-- INFORMATION follows --

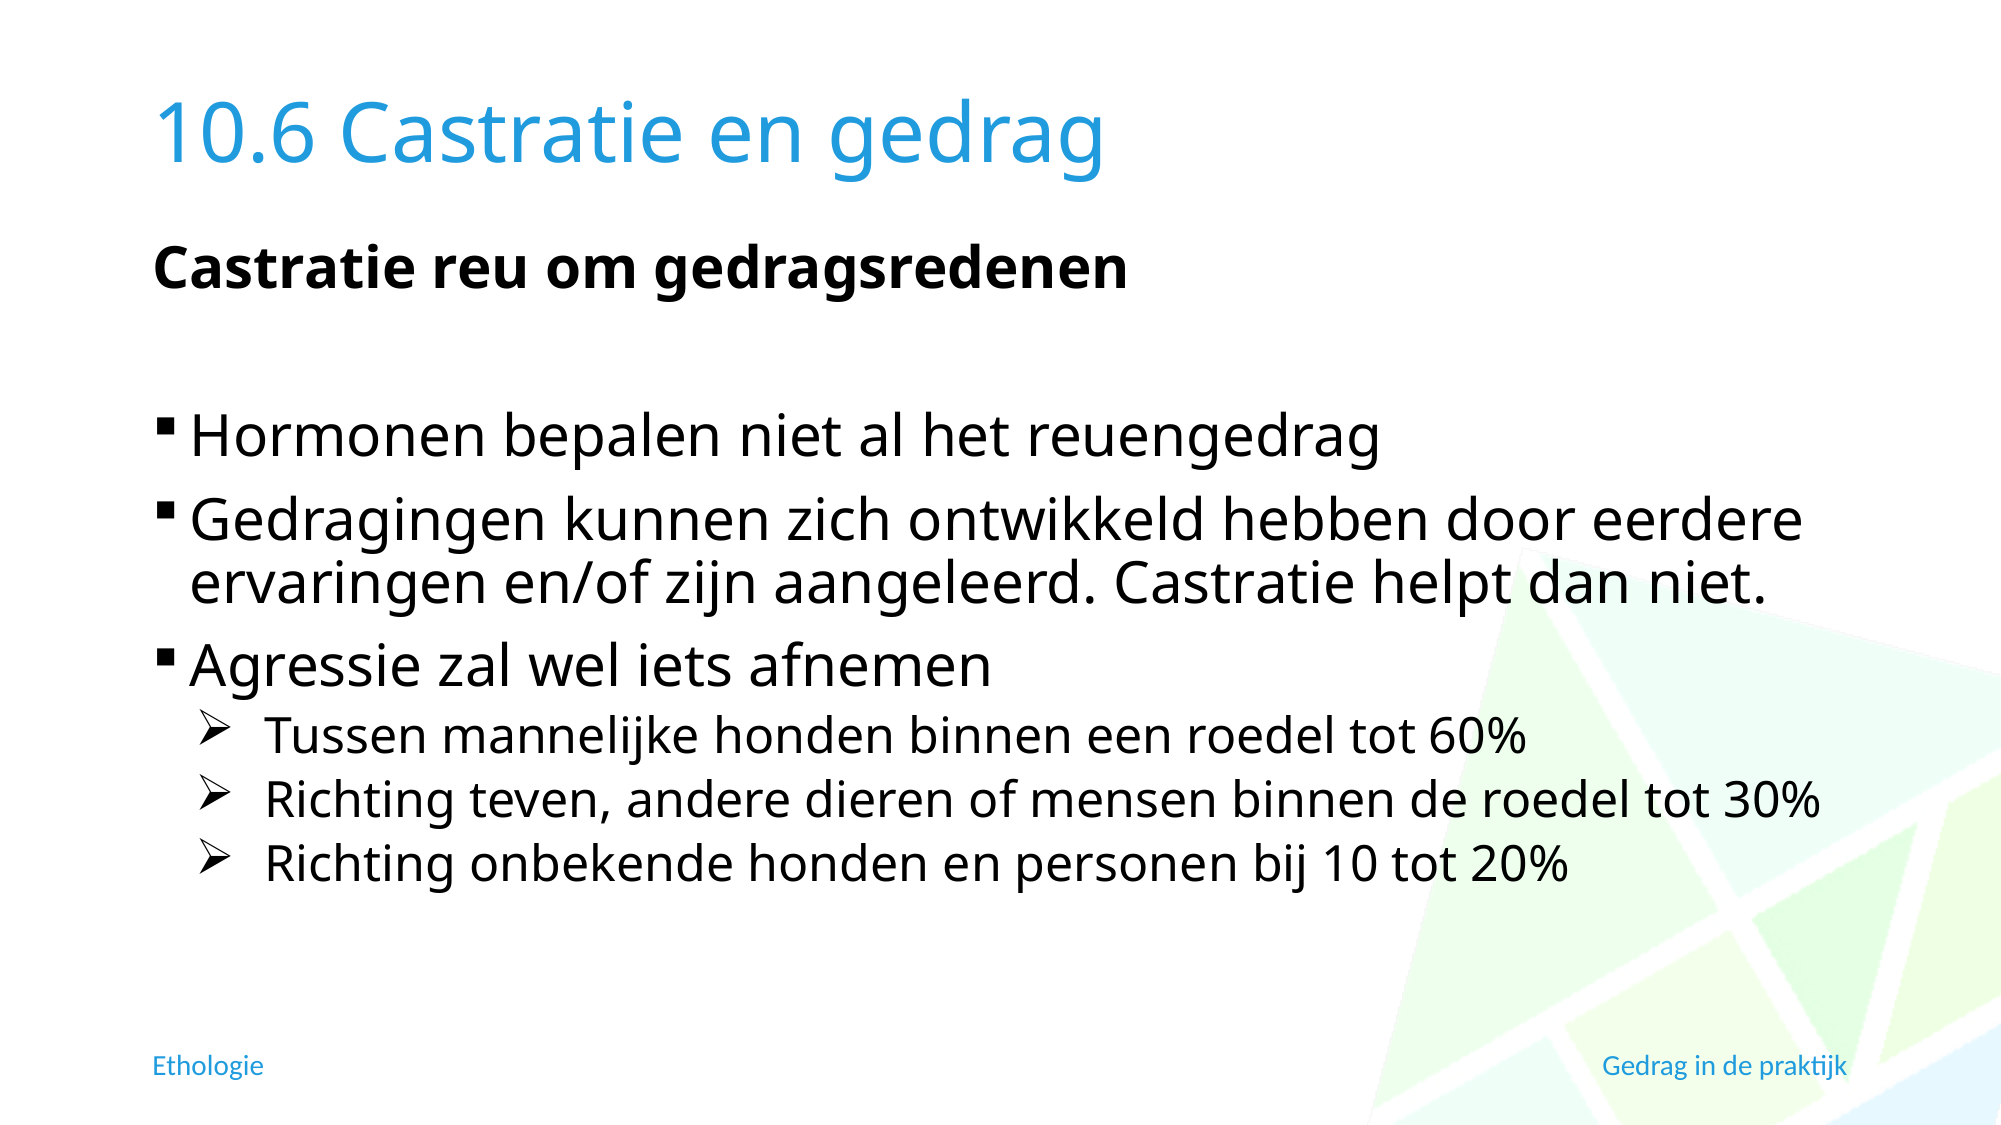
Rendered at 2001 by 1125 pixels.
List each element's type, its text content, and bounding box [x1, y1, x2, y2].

list Ethologie [137, 1042, 588, 1103]
title 10.6 Castratie en gedrag [137, 59, 1863, 212]
list Castratie reu om gedragsredenen Hormonen bepalen niet al het reuengedrag Gedragingen kunnen zich ontwikkeld hebben door eerdere ervaringen en/of zijn aangeleerd. Castratie helpt dan niet. Agressie zal wel iets afnemen Tussen mannelijke honden binnen een roedel tot 60% Richting teven, andere dieren of mensen binnen de roedel tot 30% Richting onbekende honden en personen bij 10 tot 20% [137, 230, 1863, 1014]
list Gedrag in de praktijk [1412, 1042, 1863, 1103]
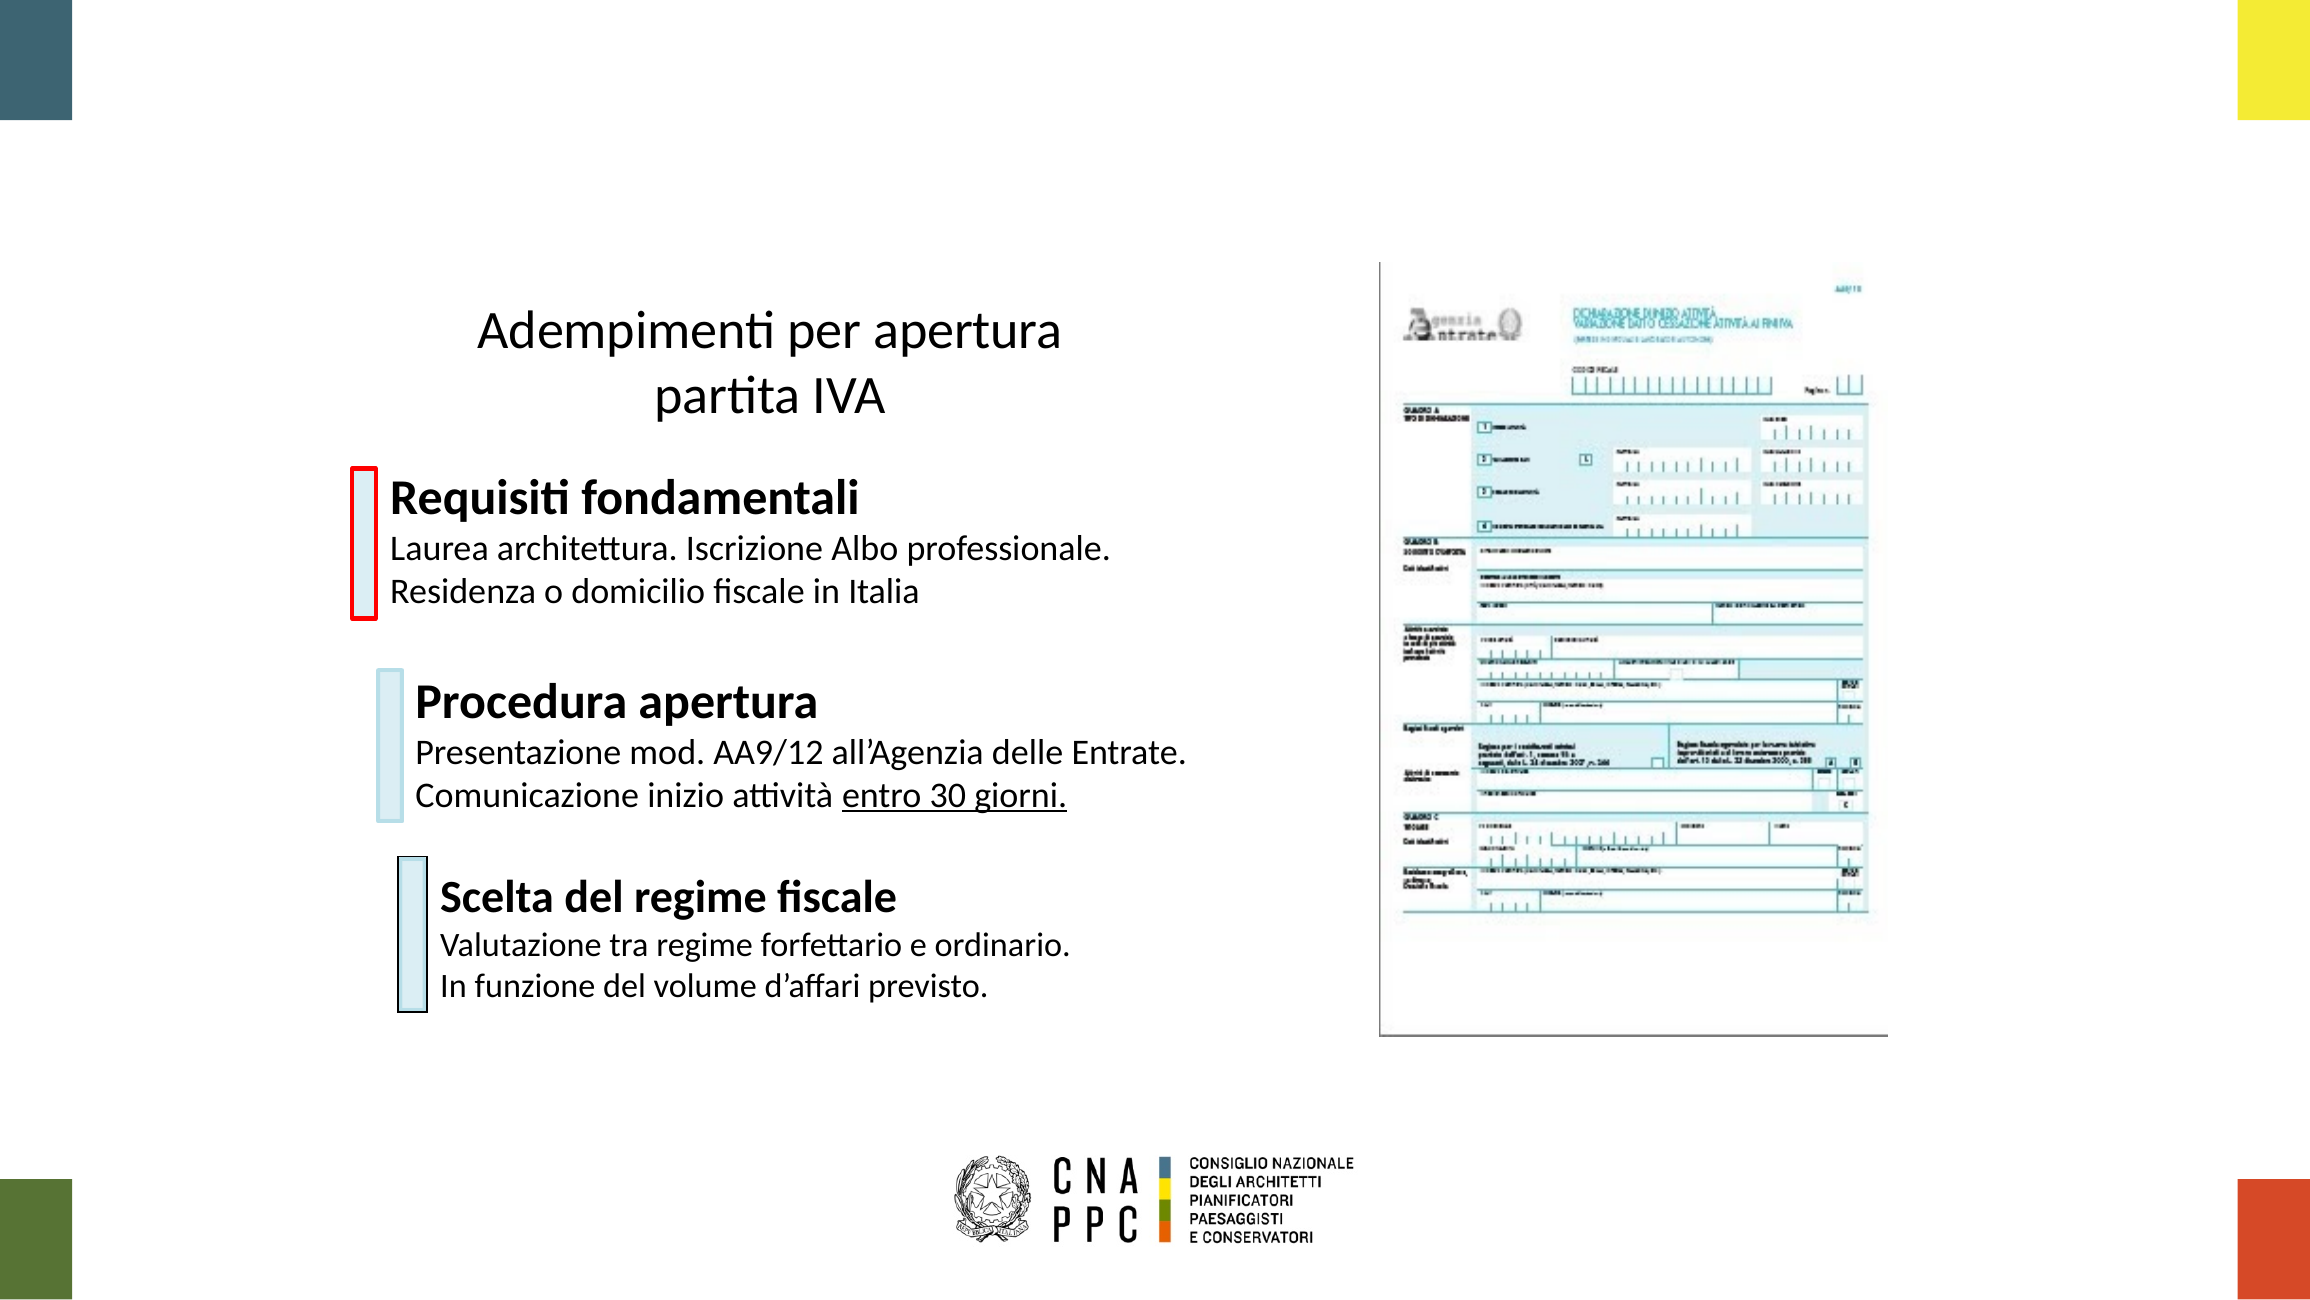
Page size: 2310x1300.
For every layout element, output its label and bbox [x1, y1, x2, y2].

text_box [0, 0, 2310, 1300]
picture [1379, 262, 1888, 1037]
picture [398, 857, 427, 1012]
picture [938, 1141, 1371, 1260]
picture [376, 668, 404, 823]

-- INFORMATION concluded --

HOW TO COMPLETE THIS TASK:
What is needed is every entry above, repeated exactly, with the pictures dropped.

REPLY:
Rendered at 2001 by 1125 pixels.
List each element's type, its text content, and bounding box [x1, y1, x2, y2].

list Ethologie [137, 1042, 588, 1103]
title 10.6 Castratie en gedrag [137, 59, 1863, 212]
list Castratie reu om gedragsredenen Hormonen bepalen niet al het reuengedrag Gedragingen kunnen zich ontwikkeld hebben door eerdere ervaringen en/of zijn aangeleerd. Castratie helpt dan niet. Agressie zal wel iets afnemen Tussen mannelijke honden binnen een roedel tot 60% Richting teven, andere dieren of mensen binnen de roedel tot 30% Richting onbekende honden en personen bij 10 tot 20% [137, 230, 1863, 1014]
list Gedrag in de praktijk [1412, 1042, 1863, 1103]
Page size: 2310x1300.
For every layout element, output its label and bbox [x1, y1, x2, y2].

text_box [0, 0, 2310, 1300]
picture [1379, 262, 1888, 1037]
picture [398, 857, 427, 1012]
picture [938, 1141, 1371, 1260]
picture [376, 668, 404, 823]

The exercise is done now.